:: Work to complete ::
The listing that follows must be retyped exactly, without its pictures.

:: Entries shown ::
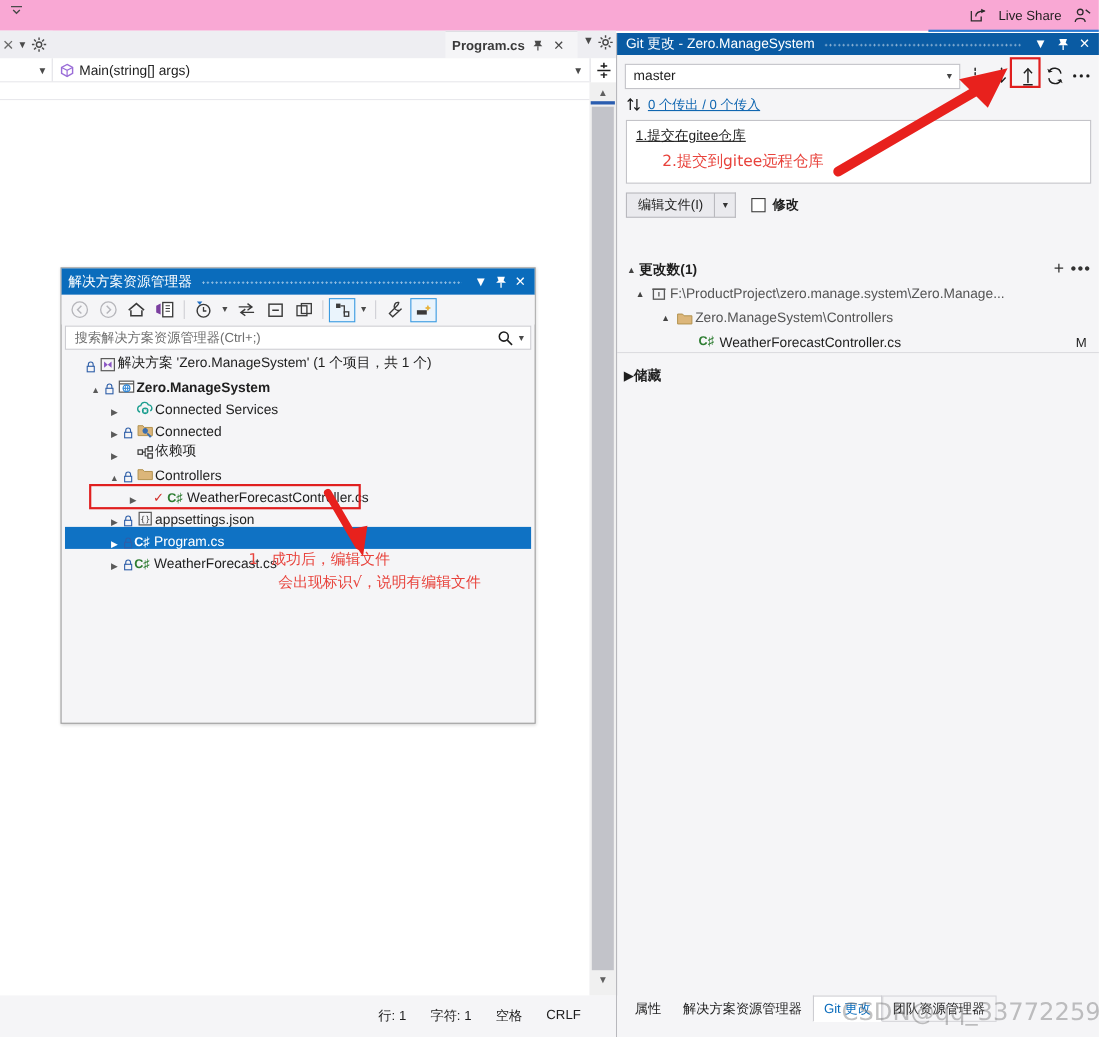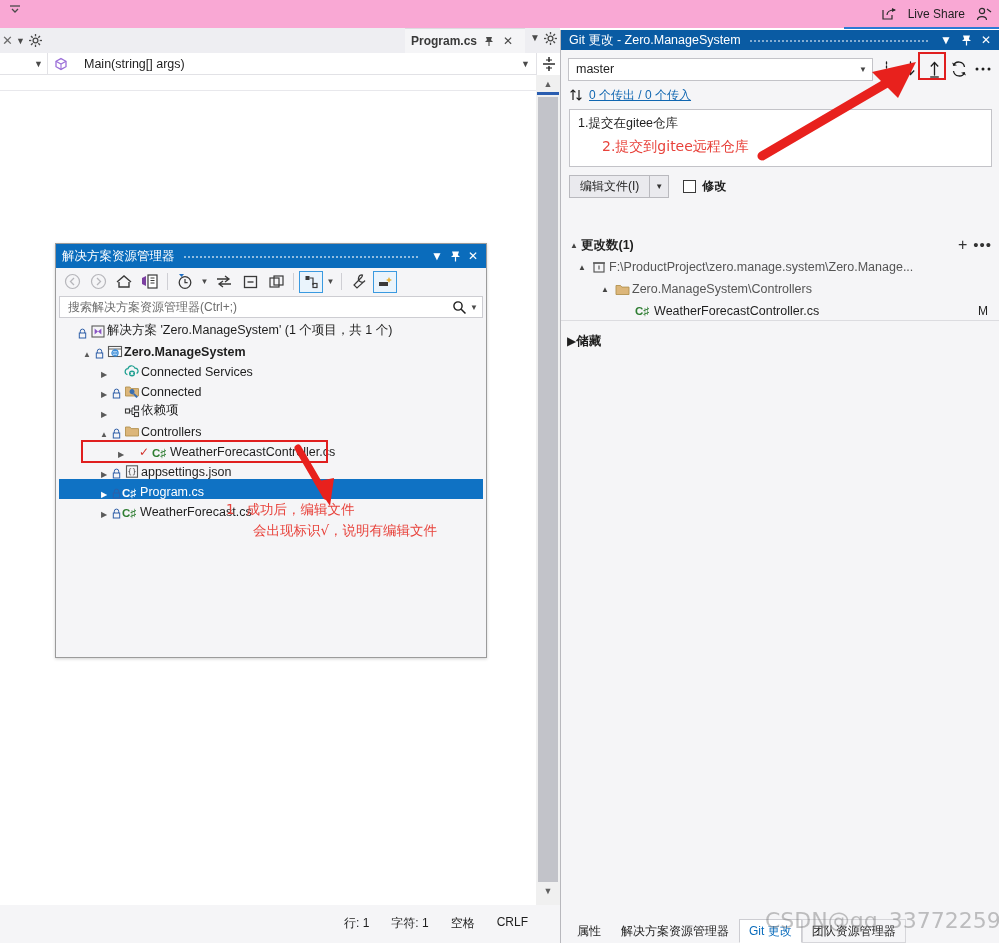--- a/index.html
+++ b/index.html
@@ -85,7 +85,7 @@
   #navbar-right-combo {
     flex: 1;
     display: flex; align-items: center;
-    padding-left: 6px; gap: 16px;
+    padding-left: 6px; gap: 4px;
     position: relative;
   }
   #navbar-right-combo .member-label {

:: Answer space ::
--- a/index.html
+++ b/index.html
@@ -85,7 +85,7 @@
   #navbar-right-combo {
     flex: 1;
     display: flex; align-items: center;
-    padding-left: 6px; gap: 16px;
+    padding-left: 6px; gap: 4px;
     position: relative;
   }
   #navbar-right-combo .member-label {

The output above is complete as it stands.